Reply To: Huben Hammerless K1

Forums PCP Airguns Huben Hammerless K1 Reply To: Huben Hammerless K1

Link

RiverDevil
Participant
Member

wlbryce:
First I want to thank you to do such a job,let all of us know about it clearly.

U r much more honest than Chinese People,Chinese Society is full of cheating now,I won’t believe any business man immediately of what they said ,just like HD MASTER said that he shot much better than you did,I won’t believe that.They are less of honest and trustworthy. 

Back to what I want say is that what I told you here,some of them is what HD MASTER said(I have pictures,but I don’t know how to upload it) just like the grooves was made in the magazine,he told me that and I just imagine its function and how it works.If I was wrong,I apologied for the misleading. 
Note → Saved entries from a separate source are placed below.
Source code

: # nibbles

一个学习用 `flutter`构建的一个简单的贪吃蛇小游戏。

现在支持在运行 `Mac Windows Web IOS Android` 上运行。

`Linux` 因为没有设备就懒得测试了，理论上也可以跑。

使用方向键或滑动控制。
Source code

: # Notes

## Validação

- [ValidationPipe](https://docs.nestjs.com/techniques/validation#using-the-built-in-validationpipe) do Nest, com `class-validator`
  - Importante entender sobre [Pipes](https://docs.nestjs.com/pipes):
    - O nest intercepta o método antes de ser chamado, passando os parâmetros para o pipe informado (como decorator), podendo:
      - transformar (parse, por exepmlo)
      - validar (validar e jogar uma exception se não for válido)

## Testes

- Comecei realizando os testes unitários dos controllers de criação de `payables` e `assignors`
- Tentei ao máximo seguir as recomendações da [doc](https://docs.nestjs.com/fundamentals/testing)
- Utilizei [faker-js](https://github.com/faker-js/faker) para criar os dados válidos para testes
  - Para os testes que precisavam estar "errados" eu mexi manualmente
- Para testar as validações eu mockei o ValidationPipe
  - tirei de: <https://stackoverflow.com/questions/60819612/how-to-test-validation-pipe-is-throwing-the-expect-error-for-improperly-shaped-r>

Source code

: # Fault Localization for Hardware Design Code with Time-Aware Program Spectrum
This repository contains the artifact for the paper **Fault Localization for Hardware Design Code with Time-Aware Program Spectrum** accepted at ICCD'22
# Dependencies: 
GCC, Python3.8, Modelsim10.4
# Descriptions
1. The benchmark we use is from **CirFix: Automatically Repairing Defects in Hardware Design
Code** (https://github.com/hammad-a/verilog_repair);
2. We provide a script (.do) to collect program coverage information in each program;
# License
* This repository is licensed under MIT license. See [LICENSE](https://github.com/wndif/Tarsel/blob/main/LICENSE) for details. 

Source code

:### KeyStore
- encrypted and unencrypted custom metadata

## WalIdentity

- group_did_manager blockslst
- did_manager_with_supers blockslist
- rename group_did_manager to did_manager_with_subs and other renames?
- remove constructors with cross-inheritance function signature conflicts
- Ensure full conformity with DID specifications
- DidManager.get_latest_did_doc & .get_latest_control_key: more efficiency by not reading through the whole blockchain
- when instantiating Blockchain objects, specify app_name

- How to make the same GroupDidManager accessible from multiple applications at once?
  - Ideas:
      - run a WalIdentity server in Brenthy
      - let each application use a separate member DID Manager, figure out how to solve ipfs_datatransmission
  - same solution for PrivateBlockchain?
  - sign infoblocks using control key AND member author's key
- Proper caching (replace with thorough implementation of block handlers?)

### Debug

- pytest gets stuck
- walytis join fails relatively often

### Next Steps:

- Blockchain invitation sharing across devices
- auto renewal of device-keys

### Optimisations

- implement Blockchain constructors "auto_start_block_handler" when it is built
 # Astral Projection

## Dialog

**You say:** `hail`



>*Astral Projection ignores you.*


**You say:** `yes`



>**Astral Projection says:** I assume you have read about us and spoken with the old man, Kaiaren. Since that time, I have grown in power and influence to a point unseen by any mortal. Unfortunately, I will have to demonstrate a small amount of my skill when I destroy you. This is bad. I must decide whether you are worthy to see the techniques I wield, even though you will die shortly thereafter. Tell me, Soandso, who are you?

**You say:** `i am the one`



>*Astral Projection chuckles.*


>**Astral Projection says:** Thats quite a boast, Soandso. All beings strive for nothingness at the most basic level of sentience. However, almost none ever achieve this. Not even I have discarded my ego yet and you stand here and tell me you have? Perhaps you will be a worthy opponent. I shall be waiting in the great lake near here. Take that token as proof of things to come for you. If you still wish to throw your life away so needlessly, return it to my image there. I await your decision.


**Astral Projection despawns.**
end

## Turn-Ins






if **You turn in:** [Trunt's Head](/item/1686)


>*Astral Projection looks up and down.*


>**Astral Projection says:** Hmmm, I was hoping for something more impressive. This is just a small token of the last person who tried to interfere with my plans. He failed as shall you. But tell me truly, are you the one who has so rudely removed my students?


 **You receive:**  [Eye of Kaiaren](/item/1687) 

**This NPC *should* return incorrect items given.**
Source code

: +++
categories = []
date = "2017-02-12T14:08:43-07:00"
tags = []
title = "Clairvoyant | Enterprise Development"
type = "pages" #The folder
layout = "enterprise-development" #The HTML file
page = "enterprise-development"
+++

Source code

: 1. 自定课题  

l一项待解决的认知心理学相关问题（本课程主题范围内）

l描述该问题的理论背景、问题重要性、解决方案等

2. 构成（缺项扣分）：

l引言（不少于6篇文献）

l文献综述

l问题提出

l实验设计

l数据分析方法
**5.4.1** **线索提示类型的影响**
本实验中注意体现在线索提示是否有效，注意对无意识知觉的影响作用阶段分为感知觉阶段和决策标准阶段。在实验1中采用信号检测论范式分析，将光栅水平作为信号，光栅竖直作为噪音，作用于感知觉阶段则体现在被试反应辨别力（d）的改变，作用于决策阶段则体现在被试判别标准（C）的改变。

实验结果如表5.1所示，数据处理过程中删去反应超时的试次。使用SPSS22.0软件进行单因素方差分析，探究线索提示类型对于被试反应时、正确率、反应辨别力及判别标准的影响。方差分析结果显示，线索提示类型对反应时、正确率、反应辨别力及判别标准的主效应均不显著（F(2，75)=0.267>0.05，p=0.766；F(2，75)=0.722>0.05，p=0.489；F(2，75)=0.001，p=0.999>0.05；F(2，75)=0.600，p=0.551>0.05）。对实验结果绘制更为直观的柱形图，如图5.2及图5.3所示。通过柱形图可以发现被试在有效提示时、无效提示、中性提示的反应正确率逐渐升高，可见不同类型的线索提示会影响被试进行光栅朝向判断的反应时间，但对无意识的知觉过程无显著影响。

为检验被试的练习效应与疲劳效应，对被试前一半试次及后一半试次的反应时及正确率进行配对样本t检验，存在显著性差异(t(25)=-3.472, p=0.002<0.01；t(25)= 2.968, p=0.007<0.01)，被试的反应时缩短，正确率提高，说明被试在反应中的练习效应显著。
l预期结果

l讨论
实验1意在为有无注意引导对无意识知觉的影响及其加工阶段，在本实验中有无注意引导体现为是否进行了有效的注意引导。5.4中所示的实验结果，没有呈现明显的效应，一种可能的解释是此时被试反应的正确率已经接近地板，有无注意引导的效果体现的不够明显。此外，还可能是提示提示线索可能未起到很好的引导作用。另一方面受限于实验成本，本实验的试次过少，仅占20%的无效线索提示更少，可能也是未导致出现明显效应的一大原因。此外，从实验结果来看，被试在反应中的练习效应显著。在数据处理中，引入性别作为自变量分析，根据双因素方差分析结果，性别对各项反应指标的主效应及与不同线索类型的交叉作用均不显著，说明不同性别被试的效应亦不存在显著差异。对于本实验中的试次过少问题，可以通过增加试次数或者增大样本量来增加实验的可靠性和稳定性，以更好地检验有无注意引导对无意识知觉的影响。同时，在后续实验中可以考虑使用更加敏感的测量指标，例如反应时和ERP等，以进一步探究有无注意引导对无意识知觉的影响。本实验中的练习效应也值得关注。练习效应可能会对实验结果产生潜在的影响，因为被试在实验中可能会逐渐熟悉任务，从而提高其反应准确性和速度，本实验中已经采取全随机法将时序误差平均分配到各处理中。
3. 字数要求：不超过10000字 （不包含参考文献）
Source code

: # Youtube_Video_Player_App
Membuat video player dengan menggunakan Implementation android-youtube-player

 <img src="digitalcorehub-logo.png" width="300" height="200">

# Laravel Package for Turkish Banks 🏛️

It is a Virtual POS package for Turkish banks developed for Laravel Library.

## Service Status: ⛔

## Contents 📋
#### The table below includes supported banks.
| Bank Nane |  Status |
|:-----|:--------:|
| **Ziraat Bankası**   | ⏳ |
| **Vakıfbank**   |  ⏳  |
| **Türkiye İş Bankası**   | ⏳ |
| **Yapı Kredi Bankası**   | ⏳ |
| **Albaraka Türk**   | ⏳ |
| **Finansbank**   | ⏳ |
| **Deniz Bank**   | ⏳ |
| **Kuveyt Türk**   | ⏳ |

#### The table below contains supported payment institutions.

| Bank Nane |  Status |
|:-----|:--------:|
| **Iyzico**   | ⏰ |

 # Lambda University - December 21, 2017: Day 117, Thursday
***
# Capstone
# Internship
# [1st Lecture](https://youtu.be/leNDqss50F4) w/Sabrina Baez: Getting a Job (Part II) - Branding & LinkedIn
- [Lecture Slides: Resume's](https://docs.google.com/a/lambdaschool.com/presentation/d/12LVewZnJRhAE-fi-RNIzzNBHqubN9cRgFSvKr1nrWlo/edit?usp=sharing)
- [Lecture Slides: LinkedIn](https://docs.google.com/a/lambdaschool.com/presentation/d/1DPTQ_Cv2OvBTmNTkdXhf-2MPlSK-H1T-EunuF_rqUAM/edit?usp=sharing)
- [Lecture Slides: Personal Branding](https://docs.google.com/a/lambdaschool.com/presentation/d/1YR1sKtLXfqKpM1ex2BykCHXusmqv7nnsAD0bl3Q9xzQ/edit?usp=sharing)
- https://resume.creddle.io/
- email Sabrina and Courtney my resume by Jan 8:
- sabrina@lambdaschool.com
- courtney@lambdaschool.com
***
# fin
I want to tell u all about how the valve works,its diameter is about 8mm(HD told us,about 8mm,maybe 8.2mm,I forgot it),and when it is released,it moves about 9.5mm(Also HD said,I forgot what he said,only remember that it is less than 10mm),and what is the energy it gets from the air pressure,I can calculate for you:

F=PS
P=15MPa=15*(10^6)    
if the Constant Pressure Valve was set at 17MPa and when it was released the pressure maybe will go down to 13MPa
I use the average (17+13)/2=15MPa
Of coz the pressure decline is not “linear”,I can only use the approximate method to get the average one,I think it won’t be a big deviation.
S=pi*r*r=3.14*4*4*(10^-6)
then the F=15*3.14*4*4=753.6N
W=FS  
then W=753.6*0.0095=7.16j  
If we ignore the Friction Force of the Valve

And a traditional PCP that is working within a spring and a hammer,what is the energy the hammer got from the spring???
The spring max force is about 50N and we suggest that at last the force is zero.
So the average force is about 25N because of the spring force is “linear”——–Fspringforce=kx
And how far dose the hammer move?about 20mm,yes it is nearly double of HUBEN’s 9.5mm.
But what is the energy the hammer got from and at last the energy was used to open the one-way valve?
Then,W=FS=25*0.02=0.5j
  
When the HUBEN released the valve,it got 7.16j(the internal force is much more powerful than the traditional one just like FX cyclone) and at last it will hit something and stop,obviously the structure inside HUBEN needs a buffer part,I mentioned this problem and HD MASTER answer me  that there is a polyurethane part to absorb the energy,but I m wondering again,what will it become to when it was hit thousands times because it can only reduce a part of the hitting force.I have ever seen that HUBEN said that it needs no service,how could a company say such confident words???Dose Apple ever said like that?Is it arrogant?Who else can say that my product will never go wrong???Or I misunderstand about “never need servicing”?

Forgive my poor English,I haven’t used it for a long time since my graduation from the school…